Digital advertisers saw a near immediate pullback on ad spending in March when the coronavirus pandemic started taking hold in Europe, the United States, and everywhere else outside of China. But marketers couldn't move as swiftly with their national television commitments. They had their first real opportunity to slash their TV ad spend earlier this month with upfront deals slated for the third quarter.
One billion to $1.5 billion in U.S. TV ad commitments for the third quarter could be canceled, ad buyers told The Wall Street Journal. That's a considerable dent in the roughly $42 billion spent on national TV ads annually -- over 10% for the quarter.
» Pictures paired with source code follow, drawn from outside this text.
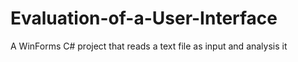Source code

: # Evaluation-of-a-User-Interface
A WinForms C# project that reads a text file as input and analysis it
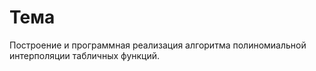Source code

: # Тема

Построение и программная реализация алгоритма полиномиальной интерполяции
табличных функций.
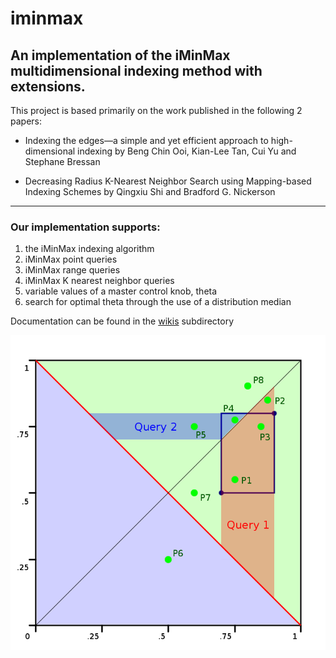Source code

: # iminmax

## An implementation of the iMinMax multidimensional indexing method with extensions.

This project is based primarily on the work published in the following 2 papers:

* Indexing the edges—a simple and yet efficient approach to high-dimensional indexing by Beng Chin Ooi, Kian-Lee Tan, Cui Yu and Stephane Bressan

* Decreasing Radius K-Nearest Neighbor Search using Mapping-based Indexing Schemes by Qingxiu Shi and Bradford G. Nickerson

---

### Our implementation supports: 
1. the iMinMax indexing algorithm 
2. iMinMax point queries
3. iMinMax range queries 
4. iMinMax K nearest neighbor queries  
5. variable values of a master control knob, theta 
6. search for optimal theta through the use of a distribution median

Documentation can be found in the [wikis](/wikis/README.md) subdirectory 

![Range Query theta 0](/images/range-query-theta-0-v3.png)
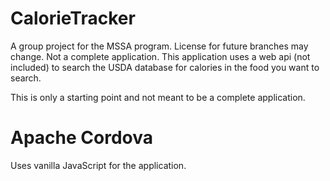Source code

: # CalorieTracker
A group project for the MSSA program. License for future branches may change. Not a complete application.
This application uses a web api (not included) to search the USDA database for calories in the food you want to search.

This is only a starting point and not meant to be a complete application.

# Apache Cordova
Uses vanilla JavaScript for the application.
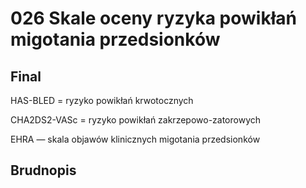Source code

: # 026 Skale oceny ryzyka powikłań migotania przedsionków

## Final

HAS-BLED = ryzyko powikłań krwotocznych

CHA2DS2-VASc = ryzyko powikłań zakrzepowo-zatorowych

EHRA — skala objawów klinicznych migotania przedsionków

## Brudnopis

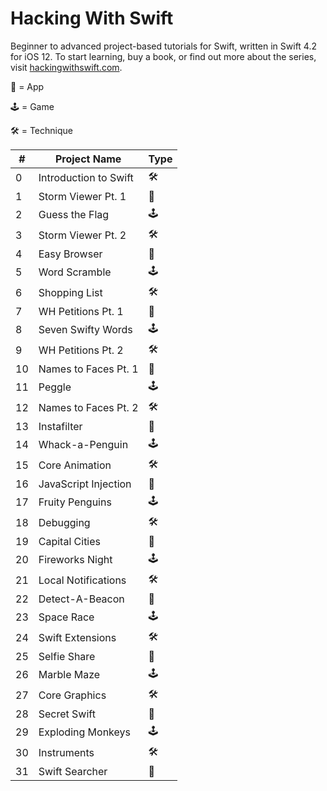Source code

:# Hacking With Swift

Beginner to advanced project-based tutorials for Swift, written in Swift 4.2 for iOS 12. To start learning, buy a book, or find out more about the series, visit [hackingwithswift.com](https://www.hackingwithswift.com/read).

📱 = App

🕹 = Game

🛠 = Technique

| #  | Project Name          | Type |
| -- | --------------------- | ---- |
| 0  | Introduction to Swift | 🛠   |
| 1  | Storm Viewer Pt. 1    | 📱   |
| 2  | Guess the Flag        | 🕹   |
| 3  | Storm Viewer Pt. 2    | 🛠   |
| 4  | Easy Browser          | 📱   |
| 5  | Word Scramble         | 🕹   |
| 6  | Shopping List         | 🛠   |
| 7  | WH Petitions Pt. 1    | 📱   |
| 8  | Seven Swifty Words    | 🕹   |
| 9  | WH Petitions Pt. 2    | 🛠   |
| 10 | Names to Faces Pt. 1  | 📱   |
| 11 | Peggle                | 🕹   |
| 12 | Names to Faces Pt. 2  | 🛠   |
| 13 | Instafilter           | 📱   |
| 14 | Whack-a-Penguin       | 🕹   |
| 15 | Core Animation        | 🛠   |
| 16 | JavaScript Injection  | 📱   |
| 17 | Fruity Penguins       | 🕹   |
| 18 | Debugging             | 🛠   |
| 19 | Capital Cities        | 📱   |
| 20 | Fireworks Night       | 🕹   |
| 21 | Local Notifications   | 🛠   |
| 22 | Detect-A-Beacon       | 📱   |
| 23 | Space Race            | 🕹   |
| 24 | Swift Extensions      | 🛠   |
| 25 | Selfie Share          | 📱   |
| 26 | Marble Maze           | 🕹   |
| 27 | Core Graphics         | 🛠   |
| 28 | Secret Swift          | 📱   |
| 29 | Exploding Monkeys     | 🕹   |
| 30 | Instruments           | 🛠   |
| 31 | Swift Searcher        | 📱   |
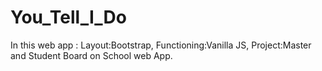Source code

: # You_Tell_I_Do
In this web app : Layout:Bootstrap, Functioning:Vanilla JS, Project:Master and Student Board on School web App.
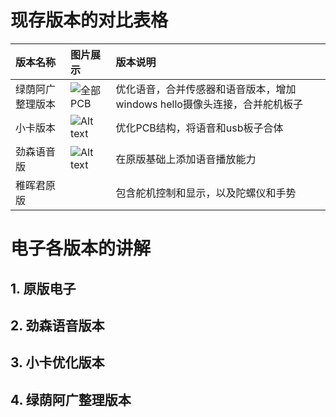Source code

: # 现存版本的对比表格

| 版本名称      | 图片展示      |版本说明      |
| :------------- | :----------   |:----------   |
| 绿荫阿广整理版本  | ![全部PCB](/all-pcb.jpg) |优化语音，合并传感器和语音版本，增加windows hello摄像头连接，合并舵机板子 |
| 小卡版本  | ![Alt text](/xiaoka.jpg) |优化PCB结构，将语音和usb板子合体 |
| 劲森语音版  | ![Alt text](/jinsen.jpg) |在原版基础上添加语音播放能力 |
| 稚晖君原版  |  |包含舵机控制和显示，以及陀螺仪和手势 |


# 电子各版本的讲解

## 1. 原版电子

## 2. 劲森语音版本

## 3. 小卡优化版本

## 4. 绿荫阿广整理版本

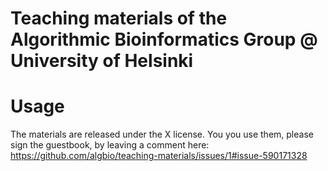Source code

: # Teaching materials of the Algorithmic Bioinformatics Group @ University of Helsinki

# Usage 

The materials are released under the X license. You you use them, please sign the guestbook, by leaving a comment here: https://github.com/algbio/teaching-materials/issues/1#issue-590171328
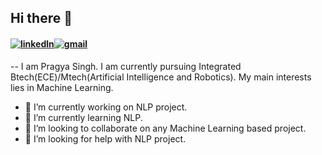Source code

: ## Hi there 👋
#### [![linkedln](https://user-images.githubusercontent.com/64967140/93014232-00dff700-f5cd-11ea-8d3c-9a9049ec2ec1.png)](https://www.linkedin.com/in/pragya-singh-01122017a/)[![gmail](https://user-images.githubusercontent.com/64967140/93014247-266d0080-f5cd-11ea-9b13-7c9e505a05b5.png)](mailto:pragyatomar1611@gmail.com)
--
I am Pragya Singh. I am  currently pursuing Integrated Btech(ECE)/Mtech(Artificial Intelligence and Robotics). My main interests lies in Machine Learning.

- 🔭 I’m currently working on NLP project.
- 🌱 I’m currently learning NLP.
- 👯 I’m looking to collaborate on any Machine Learning based project.
- 🤔 I’m looking for help with NLP project.
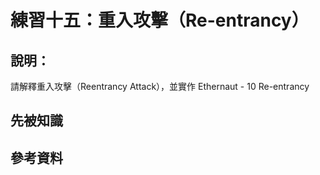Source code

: # 練習十五：重入攻擊（Re-entrancy）

## 說明：
請解釋重入攻擊（Reentrancy Attack），並實作 Ethernaut - 10 Re-entrancy

## 先被知識

## 參考資料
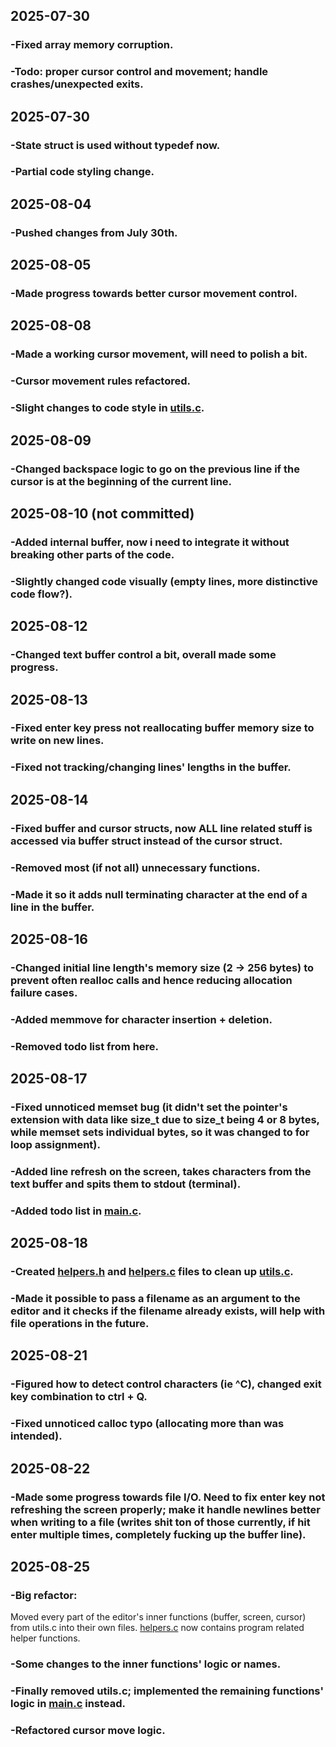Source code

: ## 2025-07-30
### -Fixed array memory corruption.
### -Todo: proper cursor control and movement; handle crashes/unexpected exits.

## 2025-07-30
### -State struct is used without typedef now.
### -Partial code styling change.

## 2025-08-04
### -Pushed changes from July 30th.

## 2025-08-05
### -Made progress towards better cursor movement control.

## 2025-08-08
### -Made a working cursor movement, will need to polish a bit.
### -Cursor movement rules refactored.
### -Slight changes to code style in [utils.c](utils.c).

## 2025-08-09
### -Changed backspace logic to go on the previous line if the cursor is at the beginning of the current line.

## 2025-08-10 (not committed)
### -Added internal buffer, now i need to integrate it without breaking other parts of the code.
### -Slightly changed code visually (empty lines, more distinctive code flow?).

## 2025-08-12
### -Changed text buffer control a bit, overall made some progress.

## 2025-08-13
### -Fixed enter key press not reallocating buffer memory size to write on new lines.
### -Fixed not tracking/changing lines' lengths in the buffer.

## 2025-08-14
### -Fixed buffer and cursor structs, now ALL line related stuff is accessed via buffer struct instead of the cursor struct.
### -Removed most (if not all) unnecessary functions.
### -Made it so it adds null terminating character at the end of a line in the buffer.

## 2025-08-16
### -Changed initial line length's memory size (2 -> 256 bytes) to prevent often realloc calls and hence reducing allocation failure cases.
### -Added memmove for character insertion + deletion.
### -Removed todo list from here.

## 2025-08-17
### -Fixed unnoticed memset bug (it didn't set the pointer's extension with data like size\_t due to size\_t being 4 or 8 bytes, while memset sets individual bytes, so it was changed to for loop assignment).
### -Added line refresh on the screen, takes characters from the text buffer and spits them to stdout (terminal).
### -Added todo list in [main.c](main.c).

## 2025-08-18
### -Created [helpers.h](helpers.h) and [helpers.c](helpers.c) files to clean up [utils.c](utils.c).
### -Made it possible to pass a filename as an argument to the editor and it checks if the filename already exists, will help with file operations in the future.

## 2025-08-21
### -Figured how to detect control characters (ie ^C), changed exit key combination to ctrl + Q.
### -Fixed unnoticed calloc typo (allocating more than was intended).

## 2025-08-22
### -Made some progress towards file I/O. Need to fix enter key not refreshing the screen properly; make it handle newlines better when writing to a file (writes shit ton of those currently, if hit enter multiple times, completely fucking up the buffer line).

## 2025-08-25
### -Big refactor:
Moved every part of the editor's inner functions (buffer, screen, cursor) from utils.c into their own files.
[helpers.c](helpers.c) now contains program related helper functions.
### -Some changes to the inner functions' logic or names.
### -Finally removed utils.c; implemented the remaining functions' logic in [main.c](main.c) instead.
### -Refactored cursor move logic.
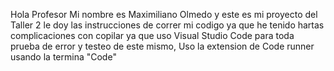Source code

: Hola Profesor Mi nombre es Maximiliano Olmedo y este es mi proyecto del Taller 2
le doy las instrucciones de correr mi codigo ya que he tenido hartas complicaciones con copilar ya que uso Visual Studio Code para toda prueba de error y testeo de este mismo, Uso la extension de Code runner
usando la termina "Code"
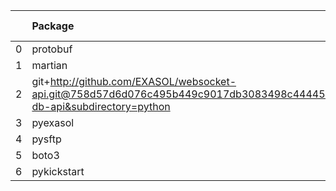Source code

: <!-- markdown-link-check-disable -->

|    | Package                                                                                                                       | Version in 4.1.0     | Version in 4.2.0     | Status   |
|---:|:------------------------------------------------------------------------------------------------------------------------------|:---------------------|:---------------------|:---------|
|  0 | protobuf                                                                                                                      | 3.17.3               | 3.17.3               |          |
|  1 | martian                                                                                                                       | 1.4                  | 1.4                  |          |
|  2 | git+http://github.com/EXASOL/websocket-api.git@758d57d6d076c495b449c9017db3083498c44445#egg=exasol-db-api&subdirectory=python | No version specified | No version specified |          |
|  3 | pyexasol                                                                                                                      | 0.20.0               | 0.20.0               |          |
|  4 | pysftp                                                                                                                        | 0.2.9                | 0.2.9                |          |
|  5 | boto3                                                                                                                         | 1.17.96              | 1.17.96              |          |
|  6 | pykickstart                                                                                                                   | 3.33                 | 3.33                 |          |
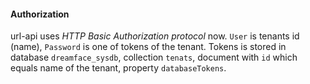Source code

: #### Authorization

url-api uses *HTTP Basic Authorization protocol* now. `User` is tenants id (name), `Password` is one of tokens of the tenant. Tokens is stored in database `dreamface_sysdb`, collection `tenats`, document with `id` which equals name of the tenant, property `databaseTokens`.
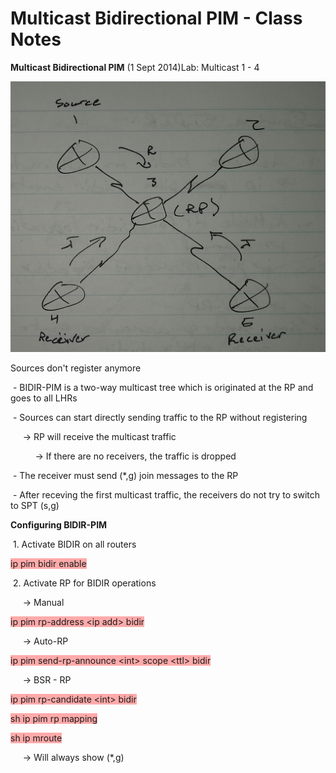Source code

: # Multicast Bidirectional PIM - Class Notes

**Multicast Bidirectional PIM** \(1 Sept 2014\)Lab: Multicast 1 \- 4

![20141015_085745-1.jpeg](image/20141015_085745-1.jpeg)

Sources don't register anymore

 \- BIDIR\-PIM is a two\-way multicast tree which is originated at the RP and goes to all LHRs

 \- Sources can start directly sending traffic to the RP without registering

     \-\> RP will receive the multicast traffic

          \-\> If there are no receivers, the traffic is dropped

 \- The receiver must send \(\*,g\) join messages to the RP

 \- After receving the first multicast traffic, the receivers do not try to switch to SPT \(s,g\)

**Configuring BIDIR\-PIM**

 1. Activate BIDIR on all routers

<span style="background-color: #ffaaaa">ip pim bidir enable</span>

 2. Activate RP for BIDIR operations

     \-\> Manual

<span style="background-color: #ffaaaa">ip pim rp\-address \<ip add\> bidir</span>

     \-\> Auto\-RP

<span style="background-color: #ffaaaa">ip pim send\-rp\-announce \<int\> scope \<ttl\> bidir</span>

     \-\> BSR \- RP

<span style="background-color: #ffaaaa">ip pim rp\-candidate \<int\> bidir</span>

<span style="background-color: #ffaaaa">sh ip pim rp mapping</span>

<span style="background-color: #ffaaaa">sh ip mroute</span>

     \-\> Will always show \(\*,g\)

 
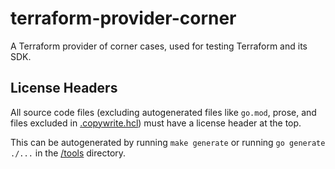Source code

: # terraform-provider-corner
A Terraform provider of corner cases, used for testing Terraform and its SDK.

## License Headers

All source code files (excluding autogenerated files like `go.mod`, prose, and files excluded in [.copywrite.hcl](.copywrite.hcl)) must have a license header at the top.

This can be autogenerated by running `make generate` or running `go generate ./...` in the [/tools](/tools) directory.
The majority of that spend is pre-committed with upfront deals, but marketers can cut half of those commitments per quarter with enough forewarning to the networks.
Combined with the pullback on ad slots bought closer to broadcasts, media companies with a lot of ad-supported networks could feel a lot of pain next quarter.
What the media companies are saying
Management gave some early warnings that advertising revenue will fall sharply this quarter.
"We anticipate second quarter advertising revenue to be down in the range of approximately 30% year-over-year," AMC Networks (NASDAQ:AMCX) CFO Sean Sullivan told analysts on the company's first-quarter earnings call. Discovery Communications (NASDAQ:DISC.A) CFO Gunnar Wiedenfels told analysts, "April is down around 20% year-over-year."
ViacomCBS (NASDAQ: VIAC) and Disney (NYSE:DIS) stopped short of providing specifics but noted significant downturns in ad spending for their networks this quarter.
Still, the companies are optimistic for the second half of the year.
"We believe there will be an improvement in advertising in the third and fourth quarters, assuming businesses begin to reopen at scale," ViacomCBS CEO Bob Bakish said on the company's first-quarter earnings call. "Much of the money that has moved away from second quarter, we've been able to keep on the networks in the second half of the year," AMC Networks COO Ed Carroll said.
Wiedenfels at Discovery was a bit more of a realist. Both May and June are looking slightly better than April, he said in his prepared remarks. "I'm just giving that to you guys in full transparency here, we're seeing a lot of rolling cancellations etc. So, take it with a grain of salt," he added later.
Those rolling cancellations combined with the cancellations in upfront commitments could mean a third quarter that's much worse than management currently is seeing. To their credit, management at each company noted there's a considerable lack of visibility going forward, and a lot depends on factors well outside of their control.
Will the TV ad spend come back?
Just as ad spend has been slow to move away from television, it'll be slow to come back. While management at all the media companies stressed that they're ready to work with advertisers when they are, it's still a relatively slow process.
The saving grace for television networks may be political ad campaign spending in the third and fourth quarters. But even that reliable source of spending may be less than originally anticipated before the impact of coronavirus. A lot will depend on whether there's a full fall TV schedule, and if the NFL starts its season on schedule. Without the content to draw in audiences, political ad campaigns will shift their spending to different channels.
Even if television resumes as normal in the fall and the economy rebounds quickly, the current environment will likely accelerate the shift to digital advertising. While most media networks have shifted in one way or another to digital distribution for some content, the vast majority of their ad revenue still comes from linear television networks. Meanwhile, they're competing with entrenched digital ad giants with heaps of user data for digital ad dollars.
So, investors should expect things to improve in the second half of the year, but we may have already reached the peak of television ad spend.